Hasta que llegó el calor. Entonces la magia inundó de promesas el espacio y creímos salir de la pesadilla. ¡Que ya pasó, chavales! Venga, todos y todas de vacaciones. A disfrutar y nos vemos en septiembre.
Pero la lejía no se fue. En cada esquina acechaba la sospecha. Y la mente, inquieta y suspicaz, se olía la tostada.
—No, esto no se ha acabado, no puede ser tan sencillo.
La vocecita en forma de mascarilla seguía hablando en susurros durante un verano en el que dormí con un ojo abierto y otro cerrado. La ruina ya no se escondía y paseaba descarada por las calles vacías y hambrientas de turistas. Había encontrado su lugar y vino para quedarse. Y engordar.
Por una vez acerté. Tras el espejismo, vuelta a surfear otra maldita ola de este mar de lejía. Un mar que arrasó todo lo que se encontraba por delante. Con los centros de salud fuera de juego y los hospitales anegados, el resto del dolor, como un adolescente en celo, con los padres en el pueblo y sin fecha de vuelta, se está poniendo las botas.
—Es que me duele aquí…
—Ahórrese el rollo. O tiene la covid o vuelva usted mañana, amigo. Y en las UCIS, aforo completo. Adiós.
La segunda parte de la tragedia está bajo una alfombra donde nadie quiere mirar. Hay una bomba de relojería que nos va a explotar más temprano que tarde: la de todo lo que sigue esperando a que pase el autobús de la oportunidad. Y para mí que sigue en el taller con el motor roto.
Porque los dramas y los nacimientos siguieron su curso. Las emociones habituales pasaron a jugar en segunda regional sin motivo, como si la cotidianidad fuera de menor calidad, o despedir a los que se van porque se tuvieron que ir diera menos pena. Ahora que nos estamos quedando sin el precioso pegamento que hacen los abuelos y los nietos para sujetar el andamio frágil de nuestra cultura familiar y gregaria, es buen momento para darle a cada hora la atención que se merece y no olvidar que cada día hay una oportunidad para crecer un poco más. Que las plantas hay que seguir regándolas, que a todo se le puede poner una pizca de atención y que no hace falta inventar más problemas para salir del empacho que tenemos encima.

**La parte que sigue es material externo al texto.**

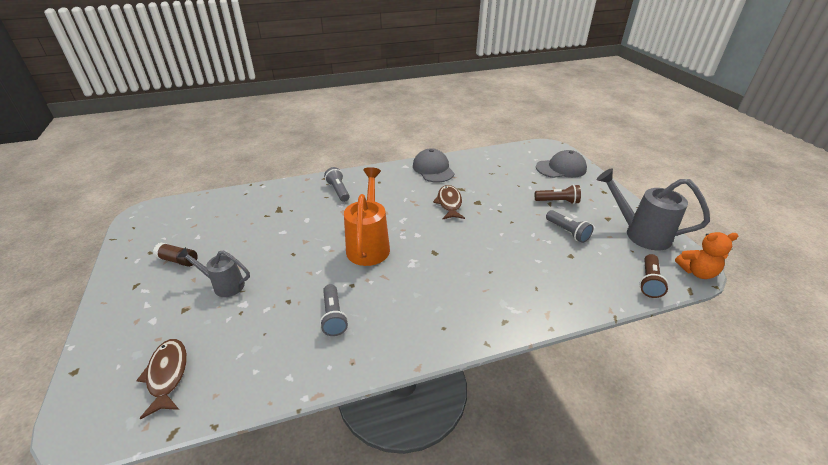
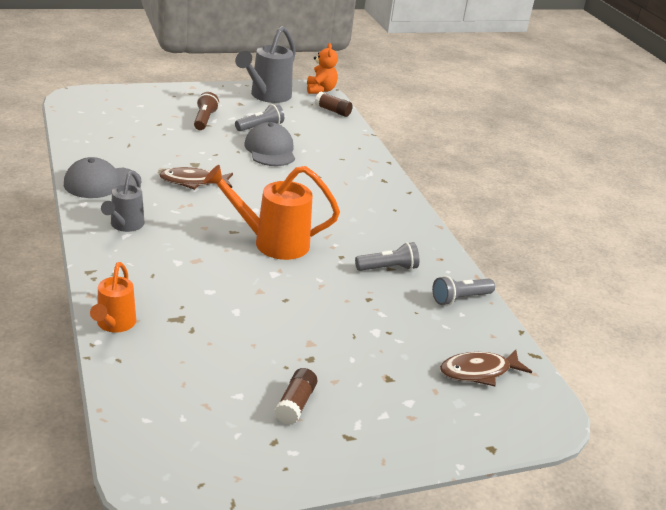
camera: 95 degrees left, 5 degrees down
(224, 285) = (345, 351): grey watering can -> grey watering can (125, 225)
(277, 189) = (114, 324): none -> orange watering can
(338, 191) = (138, 263): grey flashlight -> grey flashlight (460, 298)
(561, 168) = (133, 102): grey cap -> grey cap (270, 150)
(649, 282) = (332, 111): brown flashlight -> brown glue stick

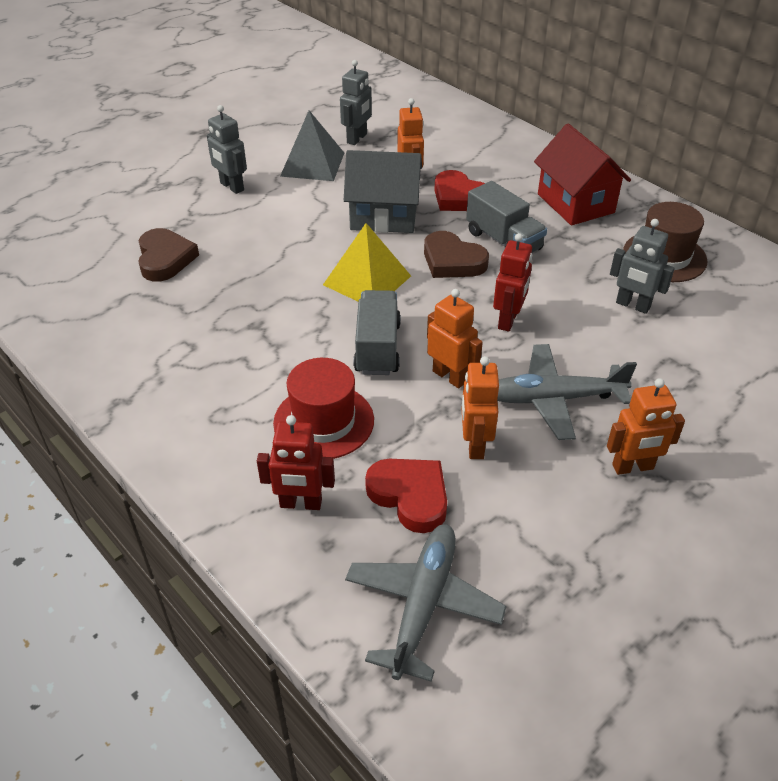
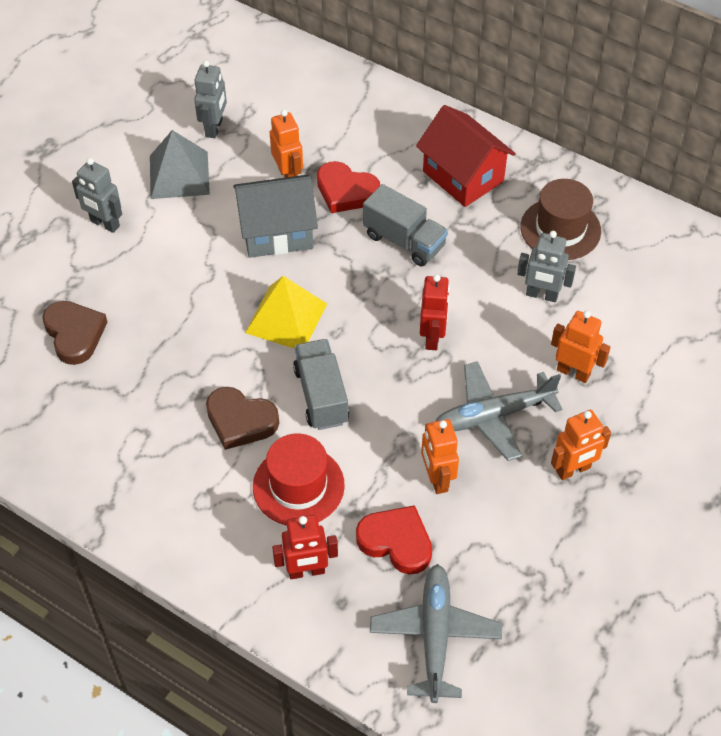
camera: 15 degrees left, 10 degrees up
(449, 376) = (396, 412): orange robot -> orange robot (573, 372)
(452, 261) = (361, 276): brown heart -> brown heart (240, 421)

Y así empieza el nuevo año, justo en el punto donde acabó el anterior. La vida entiende de estaciones pero no de almanaques. Mucho mejor dejar ya el pensamiento mágico y aceptar que enero ni trae regalos ni se va a llevar nada. Que los meses y las fronteras nos van bien hasta que la realidad nos demuestra su falsedad. Que somos nosotros con lo que hacemos o dejamos de hacer, y la Ciencia, la bendita Ciencia que cuestionas desde tu iPad porque das por hecho que el internet que te mereces sale de las flores, la que nos va a sacar de este marrón. Sí, nosotros, los que hacemos lo que podemos o, si vamos de chulitos, lo que podemos, lo hacemos porque lo valemos. Nosotros, los que rezamos a los dioses mientras sacudimos a todo lo que huele a inteligencia. Nosotros. Ni 2021 ni los Reyes Magos, que bastante tienen protegiendo a los niños de las tonterías de sus padres.
El año de la lejía en realidad es el tiempo de la lejía. Queda mucho. El arreglo pasa (y estoy preparado para merendarme de nuevo este post con todas sus comas) porque funcionen las vacunas. Aquí no tenemos ni la disciplina oriental ni las ganas de tomar la penúltima en casa. Además, recuerda que desde la ventana de tu primer mundo no se divisa ni el segundo ni el tercero. Imagina cómo deben estar y cuándo les llegará la ayuda. Con o sin chís, de momento el verdugo tiene nombre y creo que no hace falta perder más el tiempo leyéndole los derechos. Vamos a ver si no la liamos ahora pegándonos con nuestros títulos de la Universidad de Twitter, aunque vistos los bares llenos de alegría y algunos sanitarios del Mediterráneo castigados sin turrón, viene un invierno duro y frío.
Avisados estábamos, avisados estamos.